そんな彼との移動中の会話では、その彼女たちの事についても触れていたし、私の方から説明もしていた。
バス停前で別れるつもりだったが、既に時刻を過ぎていたため、そのまま彼と一緒に帰った。
私が彼の周りにいない間に何があったか、という報告が中心だった。
帰宅後。
福山さんたちとのグループで、明日の選挙の投票についての呼びかけがあった。
当日は選挙活動ができないため、これに関してのやり取りは最後だ、という旨のメッセージも送られてきた。
翌朝―――――。
「気にしてたんだな、あれも。 あたしはともかく、拓海……だっけ? あっちもそんなに気にしてないだろうに……」
登校途中のバスの中で美佐さんと一緒になったので、昨日の事でついて謝ったが、私が思っていたほどの不満は無いようだった。
言葉を選んでいるだけなのだろうか……?
「いつもそうだよな、お前。 人の事考えすぎ、っていうか……」
「えっ?」
「あたしもあんまし偉そうな事言えねえけど……自分で……気持ちよく、なんてなったりしたら、その……終わりだぞ?」
そこから派生した会話の中で、若干癖のある指摘を受けた。
たどたどしい口調の中で言われた事は、下ネタとかではなく、『自己満足で済ませているとまずい事になる』という意味を持った批判だろう。

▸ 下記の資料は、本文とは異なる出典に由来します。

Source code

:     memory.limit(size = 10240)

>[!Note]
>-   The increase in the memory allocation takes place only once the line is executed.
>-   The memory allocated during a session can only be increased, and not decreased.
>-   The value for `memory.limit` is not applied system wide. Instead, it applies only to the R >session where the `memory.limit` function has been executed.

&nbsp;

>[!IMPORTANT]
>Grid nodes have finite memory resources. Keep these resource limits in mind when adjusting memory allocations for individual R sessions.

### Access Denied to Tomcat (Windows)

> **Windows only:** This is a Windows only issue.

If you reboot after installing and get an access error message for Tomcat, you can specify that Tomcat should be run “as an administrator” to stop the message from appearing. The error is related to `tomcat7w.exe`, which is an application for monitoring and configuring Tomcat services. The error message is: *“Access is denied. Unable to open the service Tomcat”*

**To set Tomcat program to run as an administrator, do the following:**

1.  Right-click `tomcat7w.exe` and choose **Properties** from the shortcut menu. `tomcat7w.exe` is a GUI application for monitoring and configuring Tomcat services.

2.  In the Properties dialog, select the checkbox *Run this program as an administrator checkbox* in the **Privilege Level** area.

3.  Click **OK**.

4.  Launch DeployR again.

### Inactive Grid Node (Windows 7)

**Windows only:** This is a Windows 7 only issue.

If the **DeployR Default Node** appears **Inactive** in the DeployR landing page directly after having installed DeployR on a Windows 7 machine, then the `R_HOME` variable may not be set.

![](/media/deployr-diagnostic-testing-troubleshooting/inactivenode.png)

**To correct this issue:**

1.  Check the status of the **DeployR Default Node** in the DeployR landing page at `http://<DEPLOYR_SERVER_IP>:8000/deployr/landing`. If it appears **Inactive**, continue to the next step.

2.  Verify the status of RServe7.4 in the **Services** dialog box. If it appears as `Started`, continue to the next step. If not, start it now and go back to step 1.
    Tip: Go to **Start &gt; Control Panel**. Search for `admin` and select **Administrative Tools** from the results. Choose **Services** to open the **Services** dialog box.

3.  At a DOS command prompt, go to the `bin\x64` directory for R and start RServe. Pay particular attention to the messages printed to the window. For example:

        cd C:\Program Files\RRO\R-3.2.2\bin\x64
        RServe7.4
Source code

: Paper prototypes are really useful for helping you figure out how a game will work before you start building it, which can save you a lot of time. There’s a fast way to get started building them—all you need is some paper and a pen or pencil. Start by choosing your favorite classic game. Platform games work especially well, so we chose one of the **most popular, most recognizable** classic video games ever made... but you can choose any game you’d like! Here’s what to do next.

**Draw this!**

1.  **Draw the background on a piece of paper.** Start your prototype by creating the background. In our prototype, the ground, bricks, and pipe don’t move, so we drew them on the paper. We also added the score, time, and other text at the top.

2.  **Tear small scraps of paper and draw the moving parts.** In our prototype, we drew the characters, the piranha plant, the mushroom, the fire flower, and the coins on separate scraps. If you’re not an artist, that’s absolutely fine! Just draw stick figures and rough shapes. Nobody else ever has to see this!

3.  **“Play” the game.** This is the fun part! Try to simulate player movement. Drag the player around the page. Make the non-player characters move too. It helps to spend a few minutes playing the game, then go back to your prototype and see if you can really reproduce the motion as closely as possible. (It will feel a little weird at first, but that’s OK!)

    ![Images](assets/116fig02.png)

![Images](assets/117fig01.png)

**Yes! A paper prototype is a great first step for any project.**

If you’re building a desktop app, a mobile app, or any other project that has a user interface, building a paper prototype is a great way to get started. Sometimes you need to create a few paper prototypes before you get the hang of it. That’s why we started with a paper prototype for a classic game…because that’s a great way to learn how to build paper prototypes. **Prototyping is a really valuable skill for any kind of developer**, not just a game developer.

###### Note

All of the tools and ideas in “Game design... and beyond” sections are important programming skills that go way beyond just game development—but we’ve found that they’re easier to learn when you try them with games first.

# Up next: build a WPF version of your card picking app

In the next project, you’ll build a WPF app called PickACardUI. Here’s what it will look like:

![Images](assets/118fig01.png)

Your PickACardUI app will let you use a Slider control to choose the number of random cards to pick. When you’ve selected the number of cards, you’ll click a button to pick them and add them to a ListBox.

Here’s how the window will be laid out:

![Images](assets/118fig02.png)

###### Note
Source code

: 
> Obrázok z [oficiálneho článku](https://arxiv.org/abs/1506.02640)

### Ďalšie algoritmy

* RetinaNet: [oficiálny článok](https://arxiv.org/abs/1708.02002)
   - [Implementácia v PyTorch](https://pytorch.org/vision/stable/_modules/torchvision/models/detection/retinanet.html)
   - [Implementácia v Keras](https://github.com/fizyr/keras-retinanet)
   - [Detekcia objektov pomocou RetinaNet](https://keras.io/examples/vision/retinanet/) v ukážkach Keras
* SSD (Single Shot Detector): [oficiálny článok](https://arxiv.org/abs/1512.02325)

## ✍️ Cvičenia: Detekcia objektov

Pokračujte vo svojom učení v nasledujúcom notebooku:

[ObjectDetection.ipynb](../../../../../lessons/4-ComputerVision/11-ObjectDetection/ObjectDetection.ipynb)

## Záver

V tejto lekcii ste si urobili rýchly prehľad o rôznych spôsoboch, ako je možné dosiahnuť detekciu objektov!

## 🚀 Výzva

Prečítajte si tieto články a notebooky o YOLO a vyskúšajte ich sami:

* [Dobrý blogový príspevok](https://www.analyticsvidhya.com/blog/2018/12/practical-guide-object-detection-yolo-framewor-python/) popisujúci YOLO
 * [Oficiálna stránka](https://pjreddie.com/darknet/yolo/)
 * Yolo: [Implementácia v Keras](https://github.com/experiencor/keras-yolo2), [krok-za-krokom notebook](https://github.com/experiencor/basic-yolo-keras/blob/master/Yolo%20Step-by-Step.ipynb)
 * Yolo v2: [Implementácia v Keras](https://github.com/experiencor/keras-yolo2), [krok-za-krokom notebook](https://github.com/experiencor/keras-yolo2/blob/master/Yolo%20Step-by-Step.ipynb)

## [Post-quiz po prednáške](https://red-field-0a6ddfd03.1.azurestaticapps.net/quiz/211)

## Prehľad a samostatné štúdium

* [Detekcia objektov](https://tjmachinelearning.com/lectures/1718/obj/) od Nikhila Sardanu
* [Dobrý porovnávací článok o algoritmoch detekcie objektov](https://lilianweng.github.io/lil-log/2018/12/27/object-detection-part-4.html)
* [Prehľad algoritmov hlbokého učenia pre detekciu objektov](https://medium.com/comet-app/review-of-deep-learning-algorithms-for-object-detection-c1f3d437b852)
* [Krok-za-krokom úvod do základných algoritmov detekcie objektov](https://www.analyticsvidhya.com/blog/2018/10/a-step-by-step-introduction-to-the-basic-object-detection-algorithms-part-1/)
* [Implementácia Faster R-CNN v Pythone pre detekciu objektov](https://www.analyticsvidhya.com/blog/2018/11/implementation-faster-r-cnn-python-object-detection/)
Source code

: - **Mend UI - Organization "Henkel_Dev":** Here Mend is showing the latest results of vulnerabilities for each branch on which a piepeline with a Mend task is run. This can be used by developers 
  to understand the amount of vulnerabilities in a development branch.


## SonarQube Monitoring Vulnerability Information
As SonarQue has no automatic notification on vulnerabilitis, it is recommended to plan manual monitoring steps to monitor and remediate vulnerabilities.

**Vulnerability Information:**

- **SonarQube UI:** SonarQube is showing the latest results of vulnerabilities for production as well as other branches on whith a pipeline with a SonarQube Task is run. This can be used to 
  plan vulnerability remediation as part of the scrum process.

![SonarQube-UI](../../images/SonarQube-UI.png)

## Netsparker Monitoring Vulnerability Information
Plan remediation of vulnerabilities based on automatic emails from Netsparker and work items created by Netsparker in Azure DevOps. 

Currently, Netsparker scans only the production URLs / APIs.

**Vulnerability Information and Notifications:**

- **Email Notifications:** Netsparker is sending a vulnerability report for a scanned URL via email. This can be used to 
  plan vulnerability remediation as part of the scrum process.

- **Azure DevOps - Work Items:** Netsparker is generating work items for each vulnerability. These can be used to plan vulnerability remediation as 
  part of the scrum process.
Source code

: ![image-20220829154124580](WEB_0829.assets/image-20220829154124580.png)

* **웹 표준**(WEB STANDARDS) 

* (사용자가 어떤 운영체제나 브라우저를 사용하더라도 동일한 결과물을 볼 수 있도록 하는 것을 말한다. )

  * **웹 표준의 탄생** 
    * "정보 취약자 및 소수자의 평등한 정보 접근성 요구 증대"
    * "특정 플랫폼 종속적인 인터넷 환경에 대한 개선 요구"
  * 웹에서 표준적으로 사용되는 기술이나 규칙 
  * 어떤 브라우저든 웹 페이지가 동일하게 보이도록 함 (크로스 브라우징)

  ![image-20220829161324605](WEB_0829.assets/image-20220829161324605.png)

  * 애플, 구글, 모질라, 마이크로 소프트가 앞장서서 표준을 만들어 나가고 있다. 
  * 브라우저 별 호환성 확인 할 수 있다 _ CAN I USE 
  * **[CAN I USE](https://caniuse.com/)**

以前にも不満を溜め込ませてしまっていた彼女からの発言だったので、否定はできなかった。
「……了解です。 気をつけます」
謝って終わらせていいはずもなかったが、適当な返事を見つけるのには時間がかかった。
一組の教室前で別れて、そこに立ち入った直後、鞄に入れていた端末を右手で取って立ち上げ、その発言だったり教訓だったりを、メモのアプリに記録していた。
ここまでした理由として、言葉を高梨さんへの対応を巡っての反省点としていた所があった。
前のSENNの時といい、直接活かした上で対応するのが、一番手っ取り早いはずなのに。
それからは記録も終わって、自分の席に着席した私。
あとは授業を待つだけ、のはずだったのだが―――――。